This lethargic, thought-provoking drama is worthy seeing for music icon turned actress Marianne Faithfull.
The woman who once rocked with Mick Jagger (like his muse) earns the titular name in Sam Garbarski's Irina Palm, a tale of sacrifice and rebirth.
Contemporary London is the setting of an early middle-aged English widow Maggie looking to raise the funds to pay for treatment of her grandson's terminal condition in Australia. The parents aren't able to provide the means, so, with no help from local employment recruitment or efforts into credit-card assistance, she becomes popular and well-skilled as a hostess at a local sex-club. Those clients being "serviced" can't watch who is performing it, so it takes awhile before she has to deal with the ramifications of her new job.
There are some mildly diverting moments considering how desperate she is to get into this new endeavor that doesn't diminish how thick-skinned she is and how she reacts to the world around her. It may be hard to believe for some, especially women, how she gains more self-fulfillment from this predicament. But, the dramatic elements somehow take hold, through Faithfull's dedication to the role and decent support from Miki Manojlovic as her new wily, if soft-hearted boss.

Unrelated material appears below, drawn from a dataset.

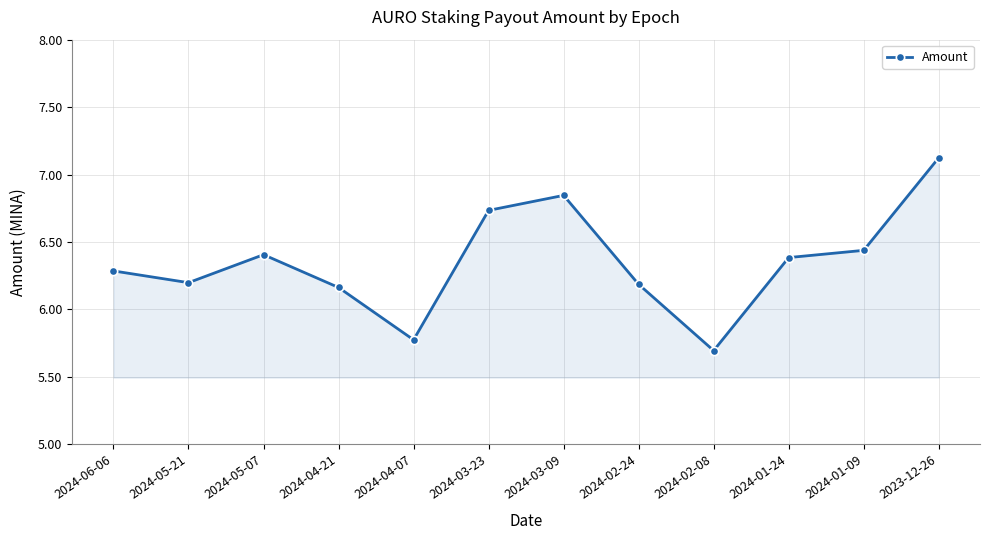

What position from the right is 2024-05-21?

11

Irina Palm isn't as involving or poignant like Vera Drake which dealt with a more troubling issue in Britain nearly half a century ago. Yet, there is definite pathos and grit that harkens back to some notable British dramas nearly a generation back. And, Faithfull brings out much in Kevin Bishop as her increasingly aggressive son in a role that fades less from memory than many of scenes which turn to black.